Taliban attack on aid agency: 3 killed
The two-hour attack on the compound of the Voluntary Association for the Rehabilitation of Afghanistan in Delaram, a town in the western province of Farah, began before dawn.
The aid group's director Najmuddin Mojadidi said two guards of the agency were killed along with another working for an Indian firm that shares the compound.
He said one his guards was missing and three working for the Indian firm upgrading the town's main road link were critically wounded. He declined to name the Indian firm.
A Taliban spokesman, Abdul Latif Hakmim, confirmed the guerrillas had carried out the attack, but said the intended target was a military post next to the aid agency compound.
Mojadidi said 20 guerrillas took part in the attack about 620km southwest of the capital Kabul.
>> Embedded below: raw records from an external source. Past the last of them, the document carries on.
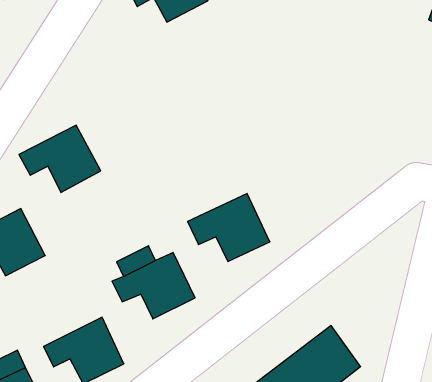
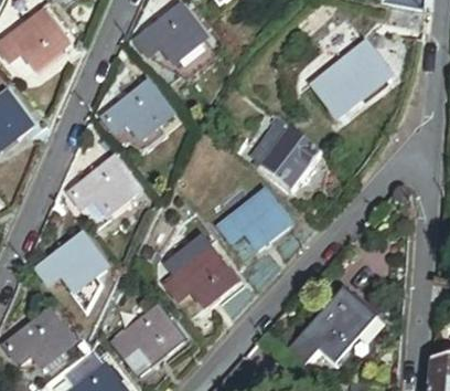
building: none -> [101,80,171,138]
building: none -> [313,46,392,119]
building: none -> [260,121,322,190]

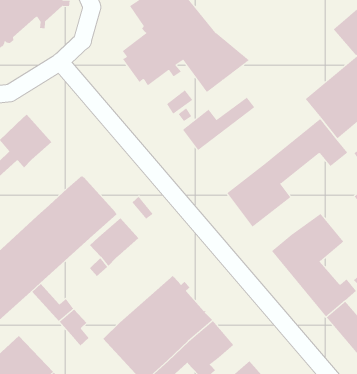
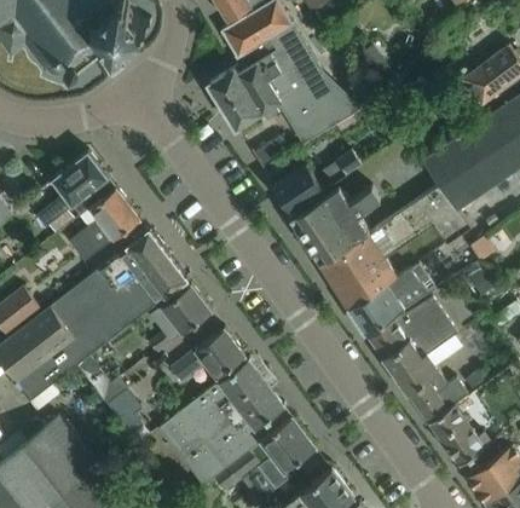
building: none -> [289,185,380,265]
building: none -> [69,187,140,262]
building: none -> [348,262,435,334]
building: none -> [169,328,245,381]

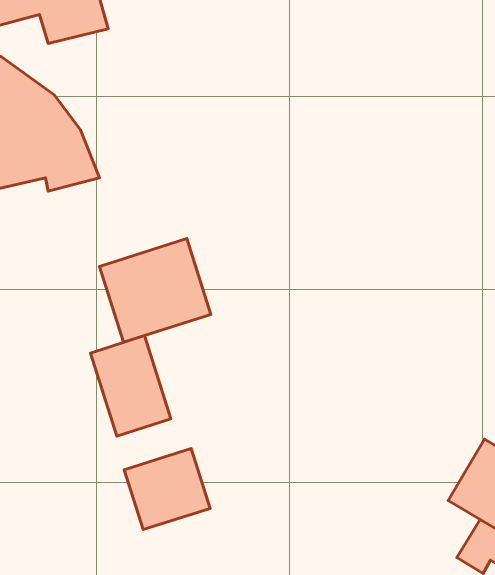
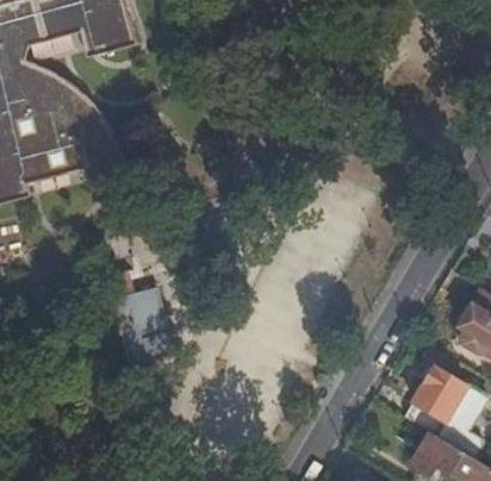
building: [100,239,211,342] -> none
building: [124,449,210,530] -> none

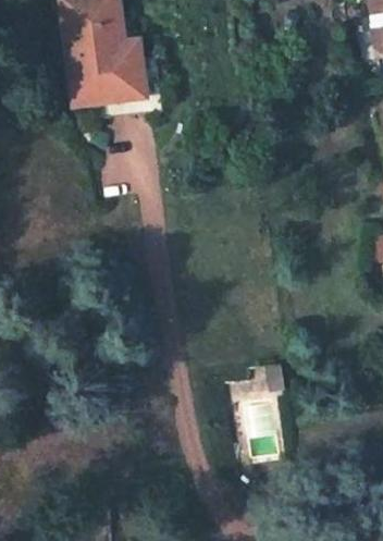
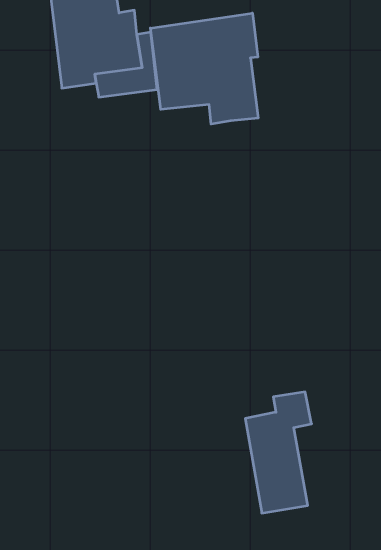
building: none -> [150,13,258,124]

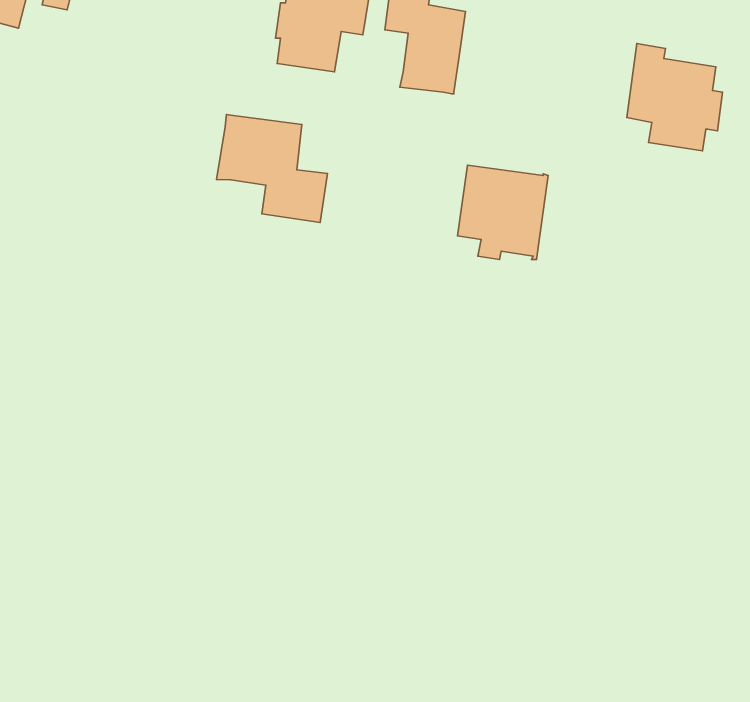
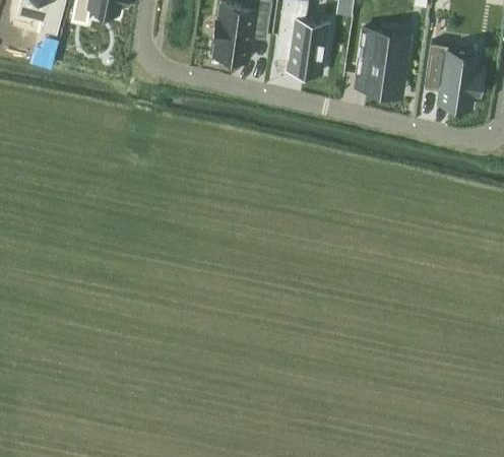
building: [217,114,328,222] -> none
building: [458,165,548,260] -> [356,31,411,88]

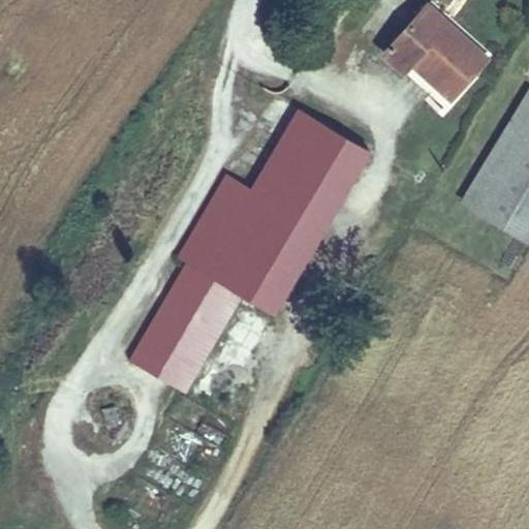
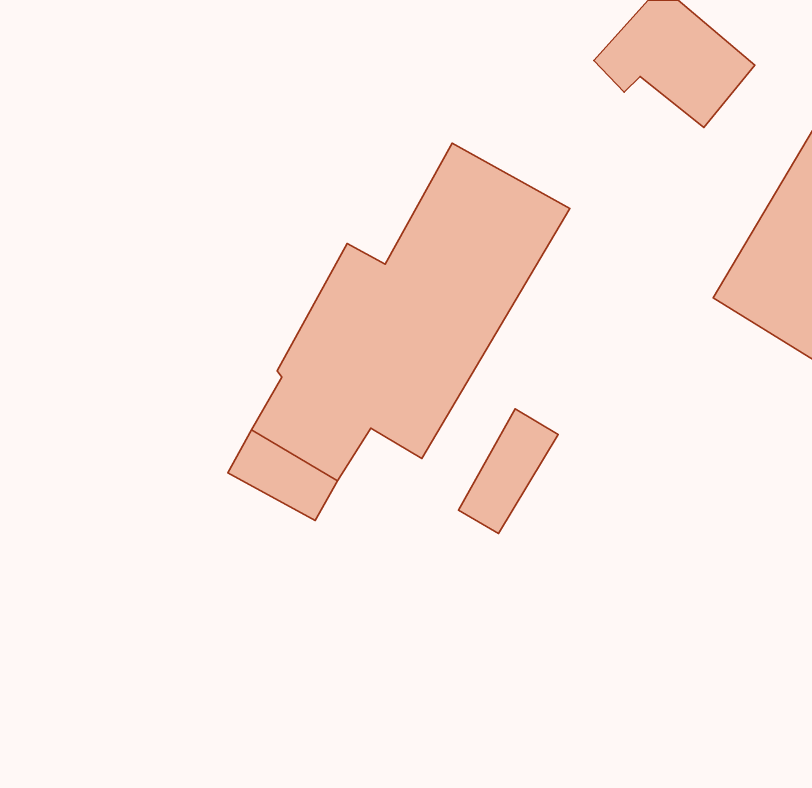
building: none -> [459,409,558,534]
building: [131,323,206,390] -> none

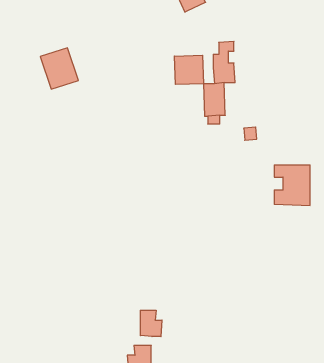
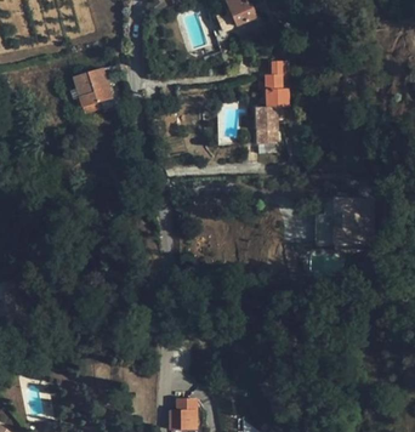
building: [174,55,203,84] -> none
building: [140,310,162,337] -> none

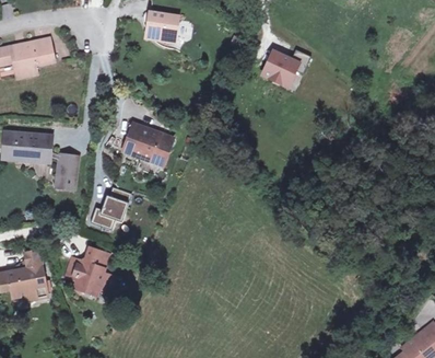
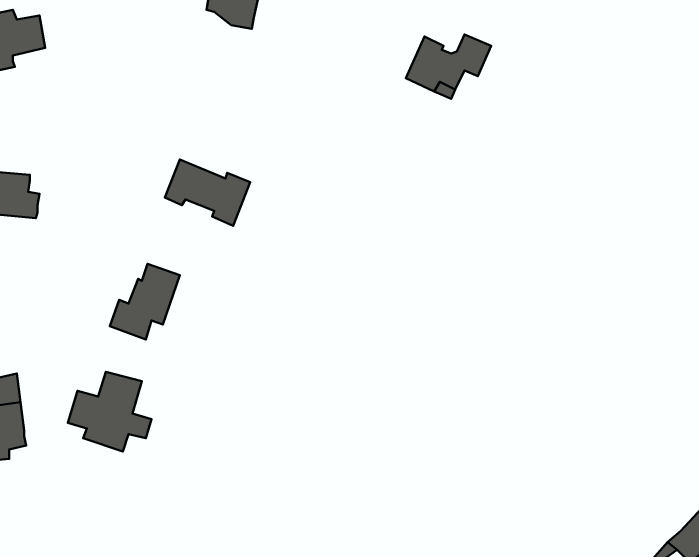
building: [57,152,75,186] -> none

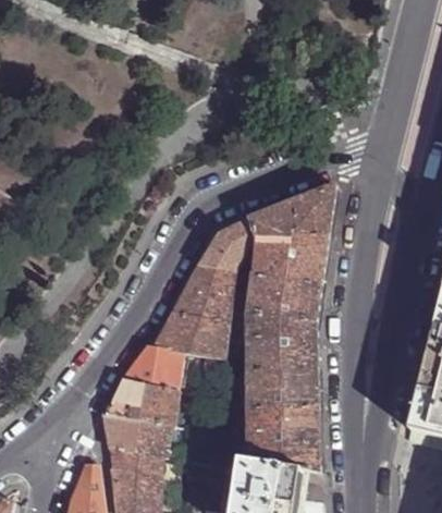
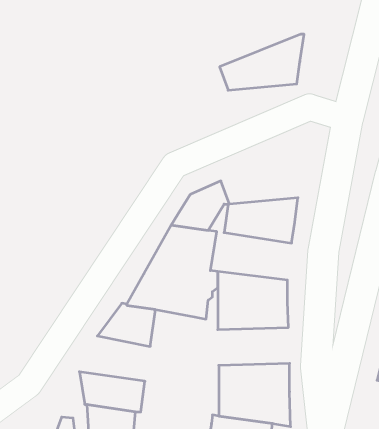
building: [248,187,335,245] -> [220,34,304,90]
building: [237,273,321,323] -> none
building: [245,372,319,412] -> none
building: [102,381,177,428] -> none

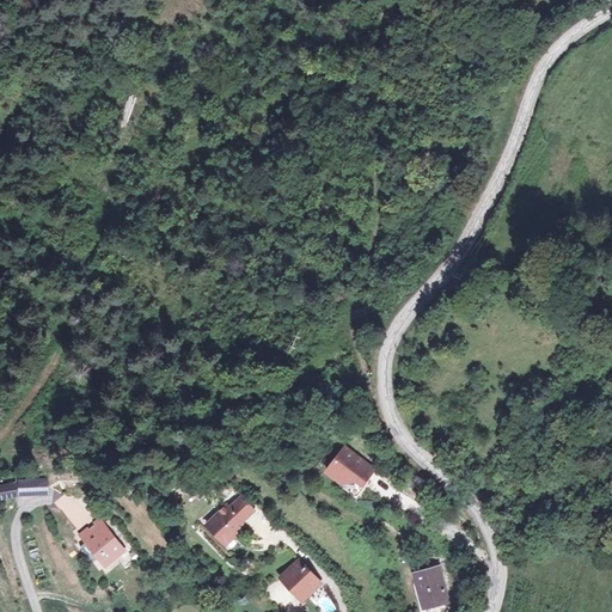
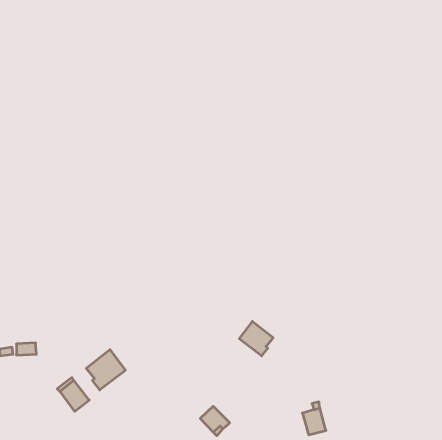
building: none -> [86,350,125,390]
building: [207,492,253,537] -> none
An official of the Afghanistan NGO Security Office said as many as 40 guerrillas could have been involved.
"They fired heavy machineguns and rocket-propelled grenades," Mojadidi said.
The Afghan aid agency has been running agricultural projects in Farah funded by various UN agencies since the 1990s and has been attacked in the past by suspected Taliban guerrillas.
The radical Islamic Taliban movement has declared a holy war against US-led foreign forces in Afghanistan, President Hamid Karzai's government and local and foreign aid workers.
More than 1,000 people, including dozens of aid workers, have been in killed in militant-related violence since August last year that has severely disrupted aid work in the south and east where the Taliban and their Islamic allies are most active.
The Taliban vowed to disrupt presidential elections held last month and won by US-backed incumbent Hamid Karzai, but these passed off relatively peacefully.